I'd love to see a baseball game in Japan some day. At an old job of mine we had a lot of clients and visitors from Japan and took them to Orioles and Nats games. One of them confided in me that he actually preferred (and played) American football, which to my amazement marked him there as some sort of nerd.
posted by exogenous at 6:17 PM on July 22, 2013


The thing is, I hadn't even made the connection between the article and time of year. At the doctors office just now, the TV was set to the Chiba prefectural playoffs. Right now Senshu Matsudo is beating Ichiritsu Kashiwa 4-1. Mrs. Ghidorah just mailed to say that, at the city sports complex near our house, her hometown powerhouse will be playing at 1:30. We've got the day off, and although the heat is brutal, we're there with bells on.

What I said earlier about the crowd at Japanese ball games goes double for high school.
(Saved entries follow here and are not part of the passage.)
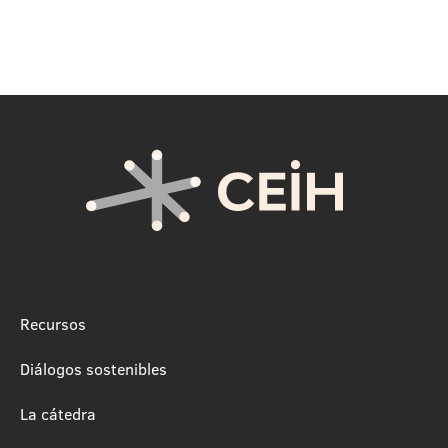
Recursos
Diálogos sostenibles
La cátedra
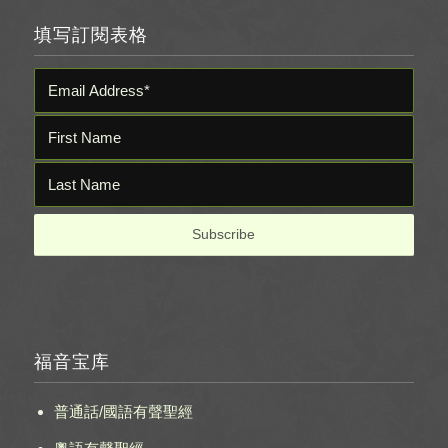
填写訂閱表格
福音宝库
普通話/國語有聲聖經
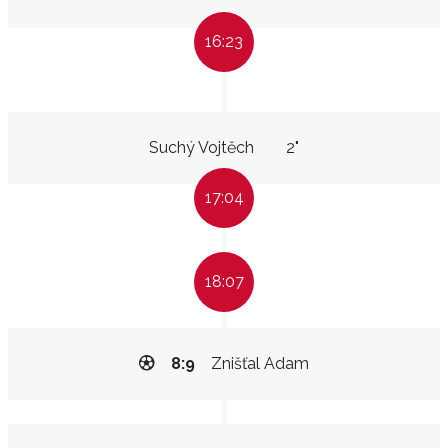
16:23
Suchý Vojtěch
2"
17:04
18:07
8:9
Znišťal Adam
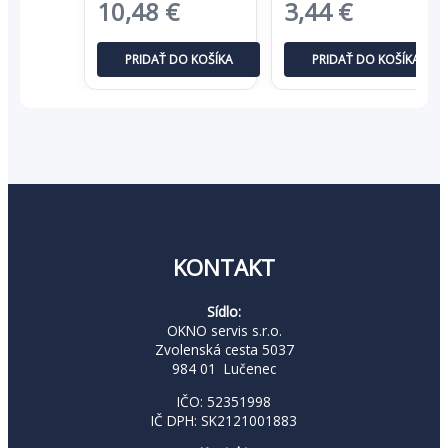
Pôvodná
Aktuálna
Pôvodná
Aktuáln
10,48
€
3,44
€
cena
cena
cena
cena
PRIDAŤ DO KOŠÍKA
PRIDAŤ DO KOŠÍKA
bola:
je:
bola:
je:
16,13 €.
10,48 €.
5,29 €.
3,44 €.
KONTAKT
Sídlo:
OKNO servis s.r.o.
Zvolenská cesta 5037
984 01 Lučenec
IČO: 52351998
IČ DPH: SK2121001883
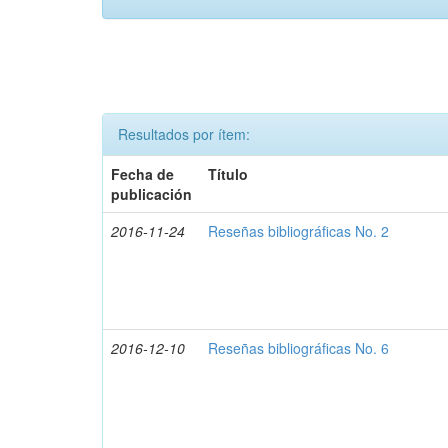
Resultados por ítem:
Fecha de
Título
publicación
2016-11-24
Reseñas bibliográficas No. 2
2016-12-10
Reseñas bibliográficas No. 6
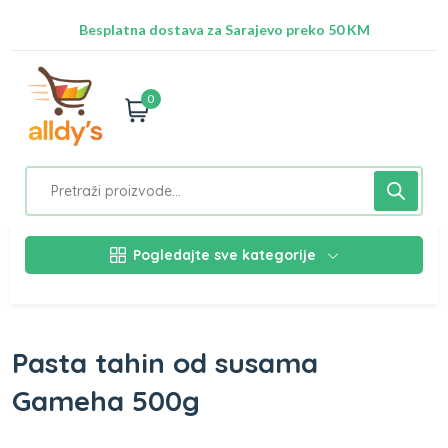
Radimo na ažuriranju proizvoda!
Besplatna dostava za Sarajevo preko 50 KM
Nalazimo se na adresi Stupska 21b, Ilidža 71210
0
Pogledajte sve kategorije
Pasta tahin od susama
Gameha 500g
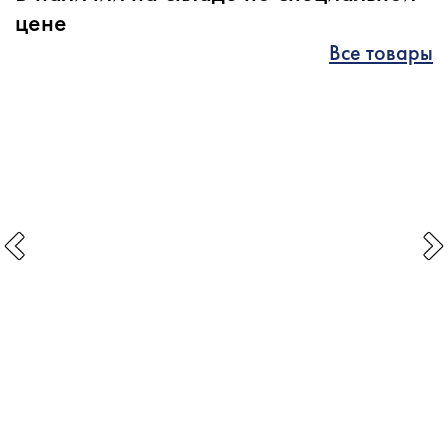
цене
Все товары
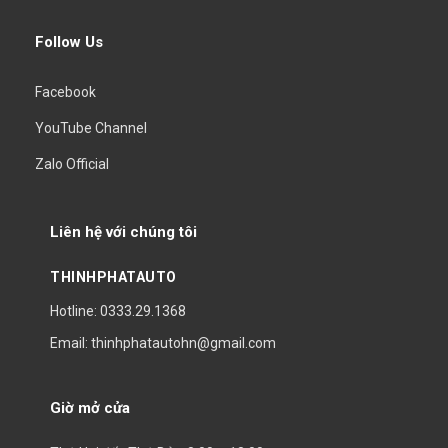
Follow Us
Facebook
YouTube Channel
Zalo Official
Liên hệ với chúng tôi
THINHPHATAUTO
Hotline: 0333.29.1368
Email: thinhphatautohn@gmail.com
Giờ mở cửa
In addition to the high school band playing fight songs and such (at this level, there simply aren't bad high school bands, they are all awesome), and your standard cheerleaders, there's something even better. The JV guys, they've got their own space in the stands, and they always have fantastic routines, running up and down the stairs, along the rows, cheering their teammates on. It's just awesome to watch.

That, and at the pro stadium where some of the high school playoff games are held, they still sell beer. Heaven, I tell you.
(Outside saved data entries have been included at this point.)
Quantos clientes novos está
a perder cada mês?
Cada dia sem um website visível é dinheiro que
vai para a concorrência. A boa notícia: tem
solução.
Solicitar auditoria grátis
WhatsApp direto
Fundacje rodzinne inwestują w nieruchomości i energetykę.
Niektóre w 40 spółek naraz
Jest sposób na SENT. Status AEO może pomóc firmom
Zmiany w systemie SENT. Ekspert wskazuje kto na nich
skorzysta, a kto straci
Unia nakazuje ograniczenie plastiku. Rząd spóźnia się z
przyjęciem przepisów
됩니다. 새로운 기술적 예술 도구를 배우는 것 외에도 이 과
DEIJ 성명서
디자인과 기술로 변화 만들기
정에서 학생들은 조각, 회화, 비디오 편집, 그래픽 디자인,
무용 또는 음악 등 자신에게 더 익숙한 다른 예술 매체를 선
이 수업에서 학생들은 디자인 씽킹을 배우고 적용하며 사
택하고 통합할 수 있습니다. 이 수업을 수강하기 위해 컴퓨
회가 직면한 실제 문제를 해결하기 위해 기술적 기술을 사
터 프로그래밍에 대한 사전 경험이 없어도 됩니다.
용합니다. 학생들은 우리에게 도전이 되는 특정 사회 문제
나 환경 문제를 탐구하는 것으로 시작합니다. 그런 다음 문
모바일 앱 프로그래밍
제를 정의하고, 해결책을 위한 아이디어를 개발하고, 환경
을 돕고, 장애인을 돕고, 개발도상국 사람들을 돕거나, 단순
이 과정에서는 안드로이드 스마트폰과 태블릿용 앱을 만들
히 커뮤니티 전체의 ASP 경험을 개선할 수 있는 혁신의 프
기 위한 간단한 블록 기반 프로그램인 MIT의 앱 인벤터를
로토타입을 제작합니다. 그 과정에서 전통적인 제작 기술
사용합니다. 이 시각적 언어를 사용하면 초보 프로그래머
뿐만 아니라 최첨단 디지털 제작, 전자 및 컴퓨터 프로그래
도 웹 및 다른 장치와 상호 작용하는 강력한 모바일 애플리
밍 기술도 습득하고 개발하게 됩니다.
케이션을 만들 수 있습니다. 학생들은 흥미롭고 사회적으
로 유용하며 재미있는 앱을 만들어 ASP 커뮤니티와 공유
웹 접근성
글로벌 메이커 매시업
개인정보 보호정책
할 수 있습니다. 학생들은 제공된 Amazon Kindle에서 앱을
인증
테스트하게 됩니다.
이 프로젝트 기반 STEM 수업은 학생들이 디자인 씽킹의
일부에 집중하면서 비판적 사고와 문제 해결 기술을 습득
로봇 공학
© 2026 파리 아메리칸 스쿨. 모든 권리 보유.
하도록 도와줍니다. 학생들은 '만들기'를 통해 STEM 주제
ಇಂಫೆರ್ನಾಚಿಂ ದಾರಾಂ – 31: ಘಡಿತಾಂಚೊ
Edited to add: Senshu 4, Kashiwa 2, top of the seventh.
posted by Ghidorah at 6:25 PM on July 22, 2013


I can remember being back in Japan for a visit, and having the 15-inning game mentioned in the article on in the car while it was going on. We got to our destination, put the car in park (so that the car navigation system would switch back from map-mode to TV-mode, but still enjoy the air conditioning) and didn't - no, couldn't - get out of the car until the game ended. I think the author did a decent job of describing not only the emotion, but the gravity of that game. That's when sport is at its best: when some stars arise and put their teams on their back, and say "I'm not going to give this up". And when two go head to head like that, it's an event worth remembering.
posted by Metro Gnome at 6:44 PM on July 22, 2013


yes, White Sox. The Cubs were out of town, and the Brewers were too

So you decided to watch the team that has won the most World Series out of those three- excellent choice!